- **Задание**:
Перепишите слово в слово кусок исходного текста от «Владимир Соловьев: Я» до «Соловьев стал писателем?» включительно.

Владимир Соловьев: Я глубоко убежден, что я – гений
Известный теле– и радиоведущий о собственном признании, принципах и любви к людям
– Только что в свет вышла ваша книга «Евангелие от Соловьева» (М.: Колибри, 2005). Расскажите, пожалуйста, как теле– и радиоведущий Владимир Соловьев стал писателем?
– Да он не стал писателем. Хотя вообще-то я писал всю жизнь, первые рассказы сочинил лет в 15–16, но никогда не считал нужным что-то публиковать. Человек же просто пишет, рассылает друзьям тексты по Интернету, они говорят «вау!» И в какой-то момент ты слышишь: «Так, хватит уже нам это рассылать, давай быстро публикуй».
– Значит, это друзья вас вывели в литературный свет?

- **Извлечённые данные**:
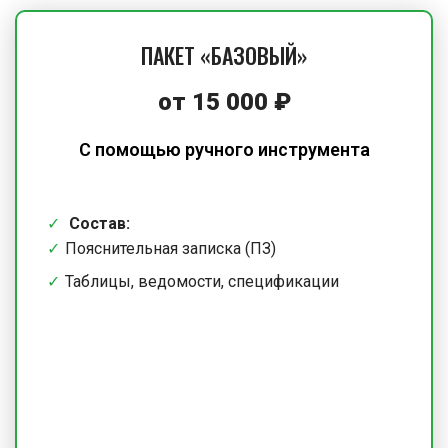
ПАКЕТ «БАЗОВЫЙ»
от 15 000 ₽
С помощью ручного инструмента
Состав:
Пояснительная записка (ПЗ)
Таблицы, ведомости, спецификации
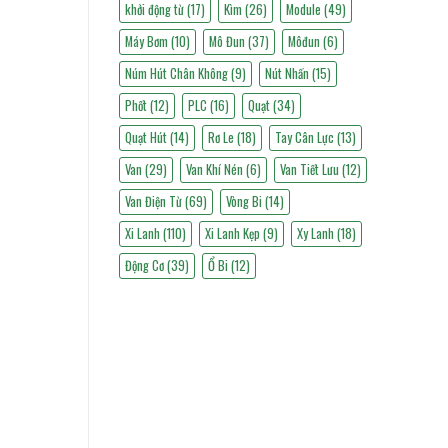
khởi động từ
(17)
Kìm
(26)
Module
(49)
Máy Bơm
(10)
Mô Đun
(37)
Môđun
(6)
Núm Hút Chân Không
(9)
Nút Nhấn
(15)
Phốt
(12)
PLC
(16)
Quạt
(34)
Quạt Hút
(14)
Rơ Le
(18)
Tay Cân Lực
(13)
Van
(29)
Van Khí Nén
(6)
Van Tiết Lưu
(12)
Van Điện Từ
(69)
Vòng Bi
(14)
Xi Lanh
(110)
Xi Lanh Kẹp
(9)
Xy Lanh
(18)
Động Cơ
(39)
Ổ Bi
(12)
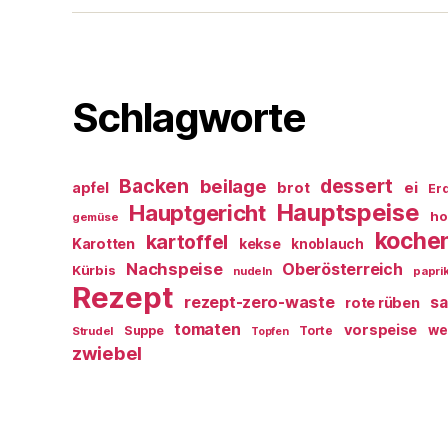
Schlagworte
Backen
dessert
beilage
ei
apfel
brot
Er
Hauptspeise
Hauptgericht
ho
gemüse
koche
kartoffel
Karotten
kekse
knoblauch
Nachspeise
Oberösterreich
Kürbis
nudeln
papri
Rezept
rezept-zero-waste
sa
rote rüben
tomaten
vorspeise
we
Suppe
Torte
Strudel
Topfen
zwiebel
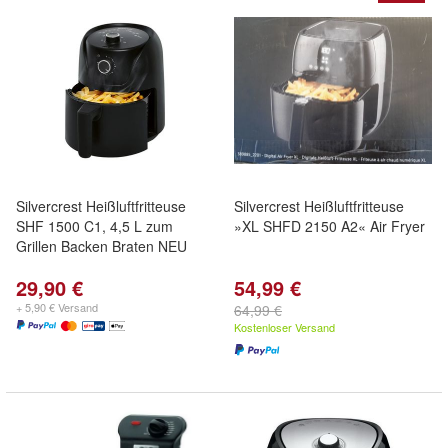
Silvercrest Heißluftfritteuse
Silvercrest Heißluftfritteuse
SHF 1500 C1, 4,5 L zum
»XL SHFD 2150 A2« Air Fryer
Grillen Backen Braten NEU
29,90 €
54,99 €
+ 5,90 € Versand
64,99 €
Kostenloser Versand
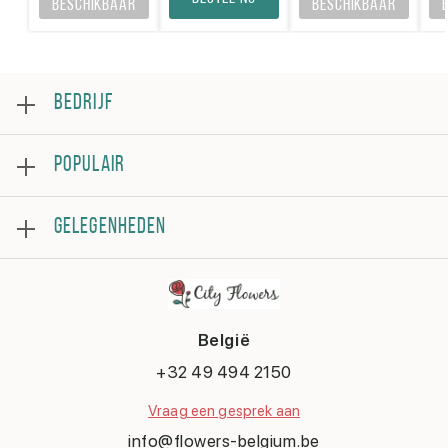
beschikbaar
beschikbaar
BEDRIJF
Over
POPULAIR
Beoordeling
Veelgestelde vragen
Bestsellers
Algemene voorwaarden
GELEGENHEDEN
Rozen
Privacybeleid
Boeketten
Contacteer ons
Verjaardag
Bloemstukken
Beterschap
Bedankje
België
Huwelijk
Gefeliciteerd
+32 49 494 2150
Liefde en romantiek
Vraag een gesprek aan
Sorry
Geboorte
info@flowers-belgium.be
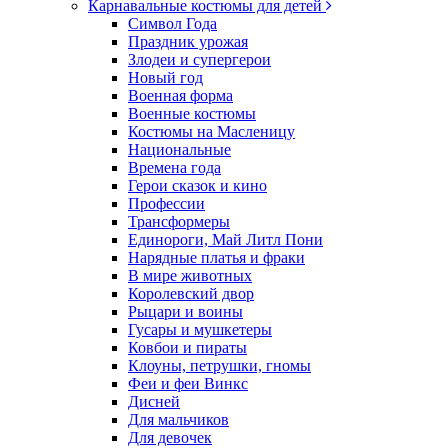
Карнавальные костюмы для детей
Символ Года
Праздник урожая
Злодеи и супергерои
Новый год
Военная форма
Военные костюмы
Костюмы на Масленицу
Национальные
Времена года
Герои сказок и кино
Профессии
Трансформеры
Единороги, Май Литл Пони
Нарядные платья и фраки
В мире животных
Королевский двор
Рыцари и воины
Гусары и мушкетеры
Ковбои и пираты
Клоуны, петрушки, гномы
Феи и феи Винкс
Дисней
Для мальчиков
Для девочек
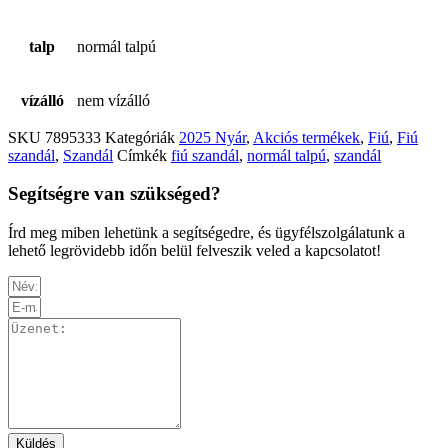
talp
normál talpú
vízálló
nem vízálló
SKU
7895333
Kategóriák
2025 Nyár
,
Akciós termékek
,
Fiú
,
Fiú
szandál
,
Szandál
Címkék
fiú szandál
,
normál talpú
,
szandál
Segítségre van szükséged?
Írd meg miben lehetünk a segítségedre, és ügyfélszolgálatunk a
lehető legrövidebb időn belül felveszik veled a kapcsolatot!
Küldés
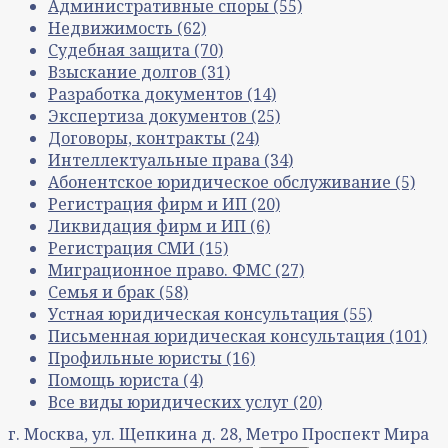
Административные споры
(55)
Недвижимость
(62)
Судебная защита
(70)
Взыскание долгов
(31)
Разработка документов
(14)
Экспертиза документов
(25)
Договоры, контракты
(24)
Интеллектуальные права
(34)
Абонентское юридическое обслуживание
(5)
Регистрация фирм и ИП
(20)
Ликвидация фирм и ИП
(6)
Регистрация СМИ
(15)
Миграционное право. ФМС
(27)
Семья и брак
(58)
Устная юридическая консультация
(55)
Письменная юридическая консультация
(101)
Профильные юристы
(16)
Помощь юриста
(4)
Все виды юридических услуг
(20)
г. Москва, ул. Щепкина д. 28, Метро Проспект Мира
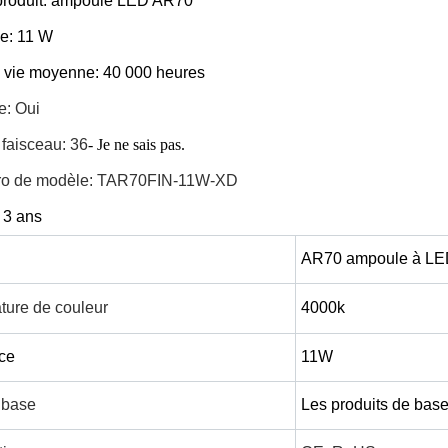
roduit: ampoule LED AR70
e: 11 W
 vie moyenne: 40 000 heures
: Oui
faisceau: 36
- Je ne sais pas.
ro de modèle: TAR70FIN-11W-XD
 3 ans
AR70 ampoule à LE
ture de couleur
4000k
ce
11W
 base
Les produits de bas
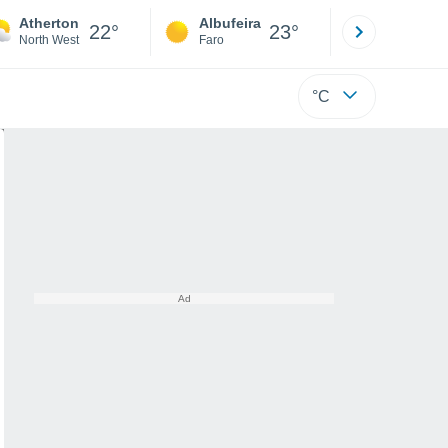
Atherton
Albufeira
Lisboa
22°
23°
North West
Faro
Lisboa
°C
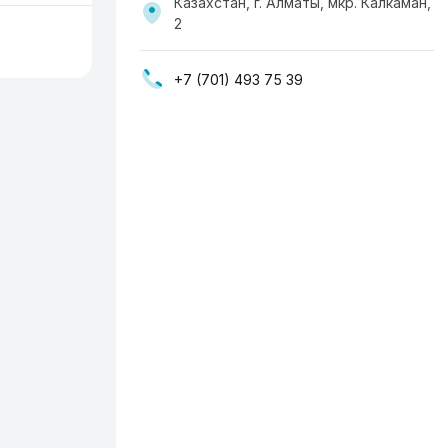
Казахстан, г. Алматы, мкр. Калкаман,
2
+7 (701) 493 75 39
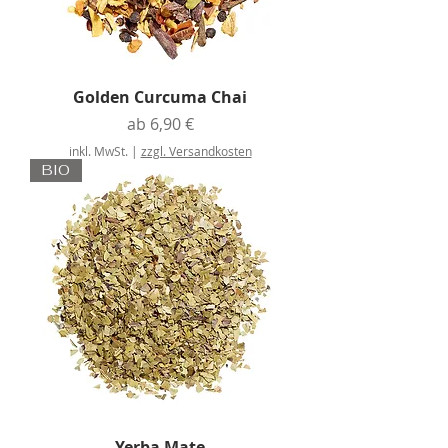
Golden Curcuma Chai
Sale-Preis
ab
6,90 €
inkl. MwSt.
|
zzgl. Versandkosten
BIO
Yerba Mate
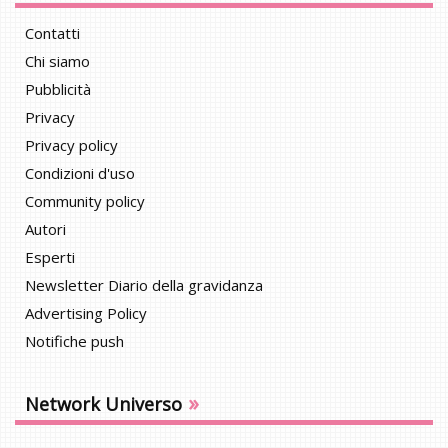
Contatti
Chi siamo
Pubblicità
Privacy
Privacy policy
Condizioni d'uso
Community policy
Autori
Esperti
Newsletter Diario della gravidanza
Advertising Policy
Notifiche push
»
Network Universo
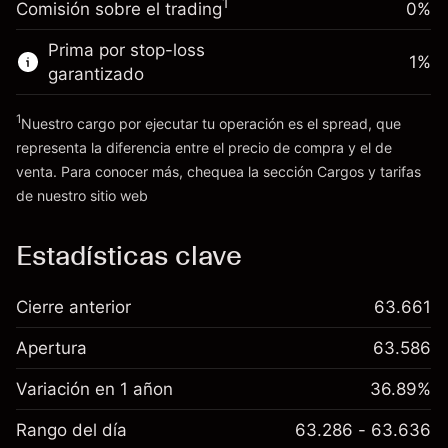
1
Comisión sobre el trading
0%
posición
Dinero del apalancamiento ~ $
£19,000.00
Tamaño de la operación con apalancamiento
Prima por stop-loss
1
%
~
£20,000.00
garantizado
Ir a la plataforma
Dinero del apalancamiento ~ $
£19,000.00
1
Nuestro cargo por ejecutar tu operación es el spread, que
representa la diferencia entre el precio de compra y el de
Ir a la plataforma
venta. Para conocer más, chequea la sección
Cargos y tarifas
Cargos
de nuestro sitio web
y tarifas
Estadísticas clave
Cierre anterior
63.661
Apertura
63.586
Variación en 1 añon
36.89%
Rango del día
63.286 - 63.636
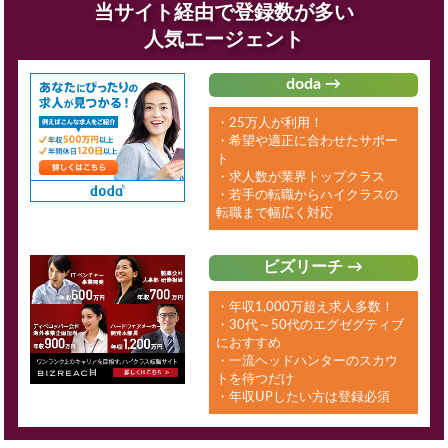
当サイト経由で登録数が多い
人気エージェント
doda →
・25万人が利用！
・希望や適正に合わせたサポー
ト
・求人数が業界トップクラス
・若手の転職からハイクラスの
転職まで幅広く対応
ビズリーチ →
・年収1,000万超え求人多数！
・30代～50代のエグゼグティブ
におすすめ
・一流ヘッドハンターのスカウ
トを待つだけ
・年収UPしたい方は登録必須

- **Ответ**:
Владимир Соловьев: Я глубоко убежден, что я – гений
Известный теле– и радиоведущий о собственном признании, принципах и любви к людям
– Только что в свет вышла ваша книга «Евангелие от Соловьева» (М.: Колибри, 2005). Расскажите, пожалуйста, как теле– и радиоведущий Владимир Соловьев стал писателем?